===== Data for this exercise =====
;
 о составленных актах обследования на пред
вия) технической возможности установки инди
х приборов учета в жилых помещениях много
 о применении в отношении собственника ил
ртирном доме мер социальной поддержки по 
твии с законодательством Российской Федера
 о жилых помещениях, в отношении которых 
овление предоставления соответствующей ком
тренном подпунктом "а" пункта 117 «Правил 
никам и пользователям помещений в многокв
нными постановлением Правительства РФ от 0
=====
### [Exercise aim]
Which lines in the records above contain the word "жилых"? Filter those lines out and copy each one in full.

### [Task answer]
х приборов учета в жилых помещениях много
 о жилых помещениях, в отношении которых 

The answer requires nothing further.